Piloting one offense will be the reigning Heisman winner. Leading the other is a player making just his third college start. The obvious advantage goes to the veteran, though the upside of the newcomer somewhat levels the playing field.
Ohio State has proven that it has greater quarterback depth than any team in the country — before Braxton Miller went down in the preseason, Cardale Jones was the Buckeyes’ third-string quarterback. Now that J.T. Barrett has joined Miller on the sideline, Jones is the next man up. In his short time as the starter, the redshirt sophomore has led the offense to 94 points and nearly 1100 total yards, and in games with conference and national championship implications nonetheless. Jones has averaged exactly 250 yards per game in his two starts, completing just under 60 percent of his passes and throwing four touchdowns and one interception. He showed some grind-it-out rushing ability against Alabama, carrying 17 times for 43 yards (including a 27-yard burst) to keep defenses from keying in on the Buckeye tailbacks.

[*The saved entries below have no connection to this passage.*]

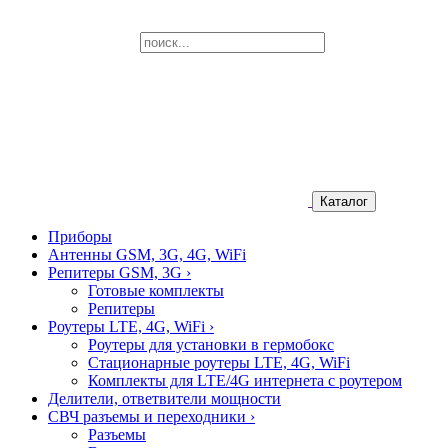
Каталог
Приборы
Антенны GSM, 3G, 4G, WiFi
Репитеры GSM, 3G
›
Готовые комплекты
Репитеры
Роутеры LTE, 4G, WiFi
›
Роутеры для установки в гермобокс
Стационарные роутеры LTE, 4G, WiFi
Комплекты для LTE/4G интернета с роутером
Делители, ответвители мощности
СВЧ разъемы и переходники
›
Разъемы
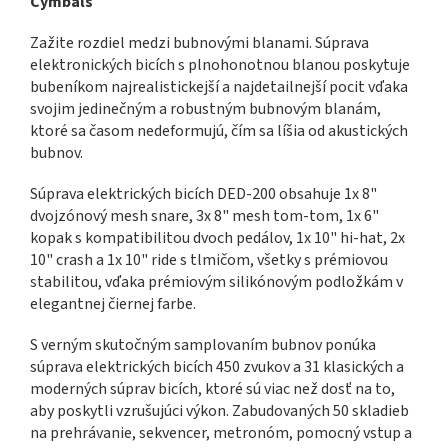
Cymbals
Zažite rozdiel medzi bubnovými blanami. Súprava
elektronických bicích s plnohonotnou blanou poskytuje
bubeníkom najrealistickejší a najdetailnejší pocit vďaka
svojim jedinečným a robustným bubnovým blanám,
ktoré sa časom nedeformujú, čím sa líšia od akustických
bubnov.
Súprava elektrických bicích DED-200 obsahuje 1x 8"
dvojzónový mesh snare, 3x 8" mesh tom-tom, 1x 6"
kopak s kompatibilitou dvoch pedálov, 1x 10" hi-hat, 2x
10" crash a 1x 10" ride s tlmičom, všetky s prémiovou
stabilitou, vďaka prémiovým silikónovým podložkám v
elegantnej čiernej farbe.
S verným skutočným samplovaním bubnov ponúka
súprava elektrických bicích 450 zvukov a 31 klasických a
moderných súprav bicích, ktoré sú viac než dosť na to,
aby poskytli vzrušujúci výkon. Zabudovaných 50 skladieb
na prehrávanie, sekvencer, metronóm, pomocný vstup a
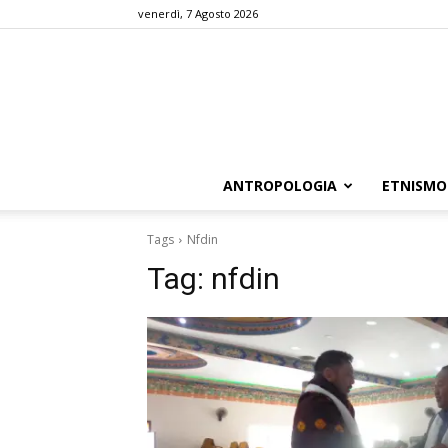
venerdì, 7 Agosto 2026
ANTROPOLOGIA
ETNISMO
Tags
Nfdin
Tag:
nfdin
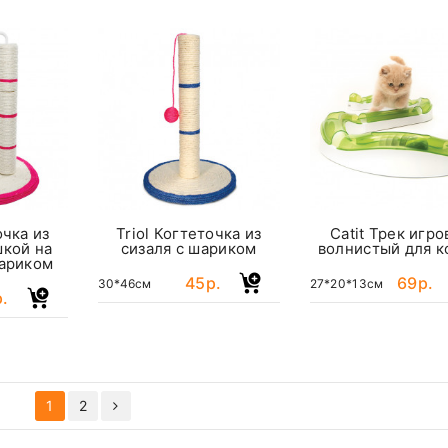
очка из
Triol Когтеточка из
Catit Трек игро
шкой на
сизаля с шариком
волнистый для 
ариком
45р.
69р.
30*46см
27*20*13см
.
1
2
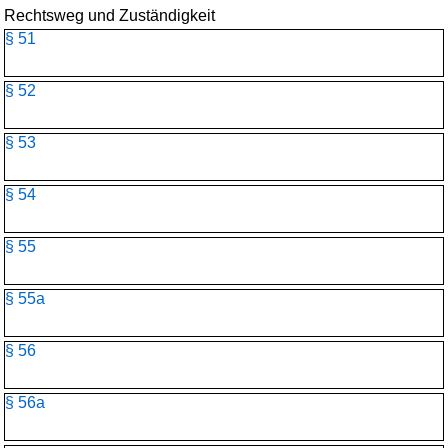
Rechtsweg und Zuständigkeit
§ 51
§ 52
§ 53
§ 54
§ 55
§ 55a
§ 56
§ 56a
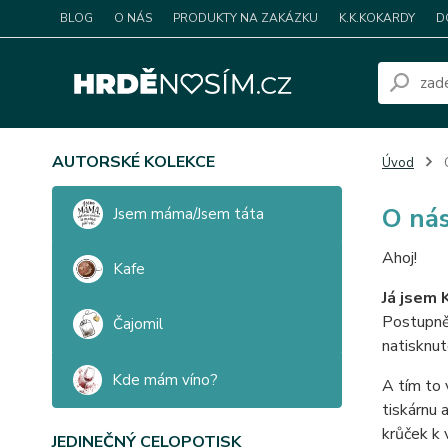
BLOG
O NÁS
PRODUKTY NA ZAKÁZKU
K.K.KOKARDY
D
AUTORSKÉ KOLEKCE
Úvod
O ná
Jsem máma/Jsem táta
Ahoj!
Kafe
Já jsem 
Postupně 
Čajomil
natisknut
Kde mám víno?
A tím to 
tiskárnu 
krůček k 
JEDINEČNÝ CELOPOTISK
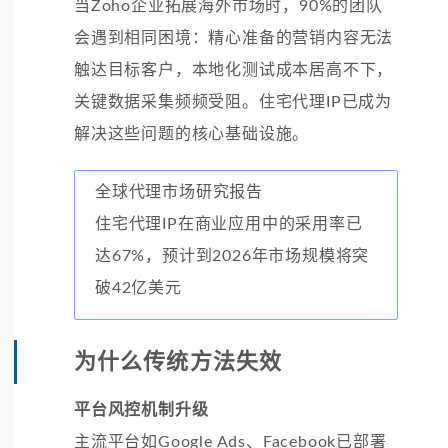
当Zoho企业拓展海外市场时，90%的团队
会遇到相同困境：精心准备的营销内容无法
触达目标客户，本地化测试成本居高不下，
关键数据采集频频受阻。住宅代理IP已成为
解决这些问题的核心基础设施。
全球代理市场研究报告
住宅代理IP在商业应用中的采用率已
达67%，预计到2026年市场规模将突
破42亿美元
为什么传统方法失效
平台风控机制升级
主流平台如Google Ads、Facebook已部署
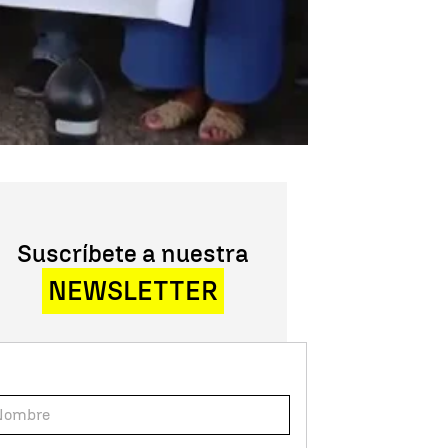
Suscríbete a nuestra
NEWSLETTER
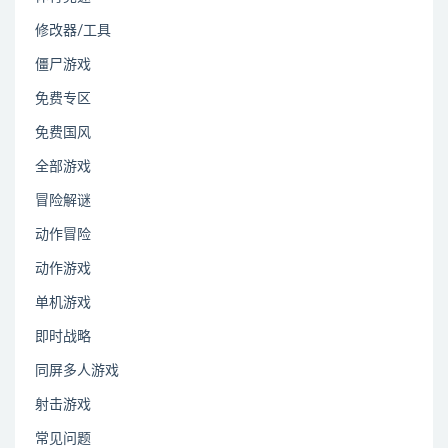
修改器/工具
僵尸游戏
免费专区
免费国风
全部游戏
冒险解谜
动作冒险
动作游戏
单机游戏
即时战略
同屏多人游戏
射击游戏
常见问题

But he isn’t quite as dynamic as Mariota, which is to be expected given his relative inexperience. Oregon’s redshirt junior starter led the country in passing efficiency, yards per attempt, and total touchdowns en route to the Heisman… accounting for 56 scores just this season. In his worst performance of the year, in the loss against Arizona, Mariota was stifled on the ground and coughed up the decisive fumble but still completed 62.5 percent of his passes for 276 yards and two touchdowns without a pick. Against Florida State he generated 400 yards of offense with his arm and his legs and scored as many touchdowns (two passing, one rushing) as Florida State managed all game. No player was more dynamic this season, and this is likely the swan song for a player that will also likely be the number-one overall pick in the NFL Draft.